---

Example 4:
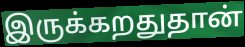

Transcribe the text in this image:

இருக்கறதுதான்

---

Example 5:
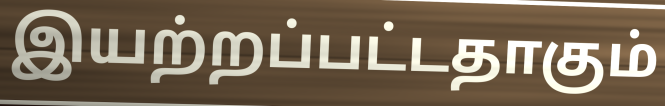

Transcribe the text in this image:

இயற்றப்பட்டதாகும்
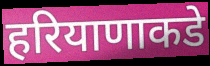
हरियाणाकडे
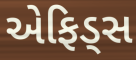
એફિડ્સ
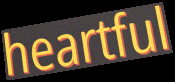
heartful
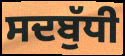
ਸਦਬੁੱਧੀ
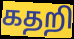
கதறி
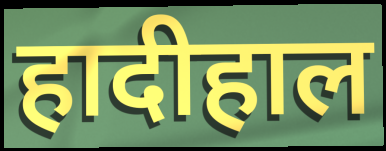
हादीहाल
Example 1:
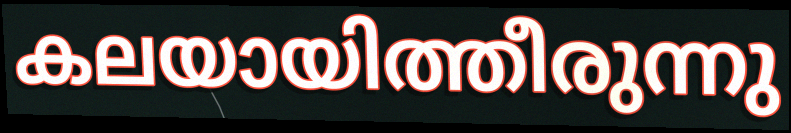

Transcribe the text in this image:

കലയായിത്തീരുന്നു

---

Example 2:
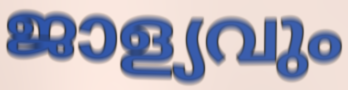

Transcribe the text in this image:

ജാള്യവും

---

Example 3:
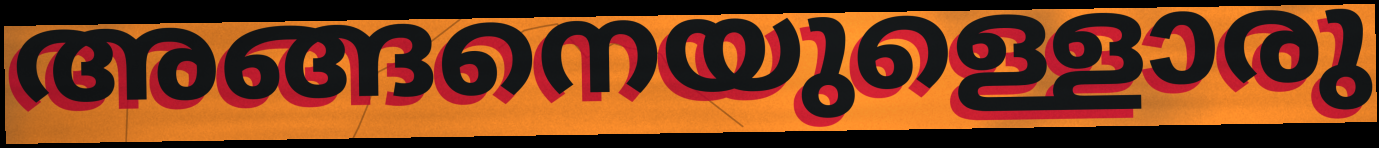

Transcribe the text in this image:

● ● ● ●

- What you need to do: Format every line of the records above as a Markdown table with the columns Row and Line, skipping blank lines. Leave the pictures out of the answer.

- Worked solution:
| Row | Line |
|---|---|
| 1 | --- |
| 2 | Example 4: |
| 3 | Transcribe the text in this image: |
| 4 | இருக்கறதுதான் |
| 5 | --- |
| 6 | Example 5: |
| 7 | Transcribe the text in this image: |
| 8 | இயற்றப்பட்டதாகும் |
| 9 | हरियाणाकडे |
| 10 | એફિડ્સ |
| 11 | heartful |
| 12 | ਸਦਬੁੱਧੀ |
| 13 | கதறி |
| 14 | हादीहाल |
| 15 | Example 1: |
| 16 | Transcribe the text in this image: |
| 17 | കലയായിത്തീരുന്നു |
| 18 | --- |
| 19 | Example 2: |
| 20 | Transcribe the text in this image: |
| 21 | ജാള്യവും |
| 22 | --- |
| 23 | Example 3: |
| 24 | Transcribe the text in this image: |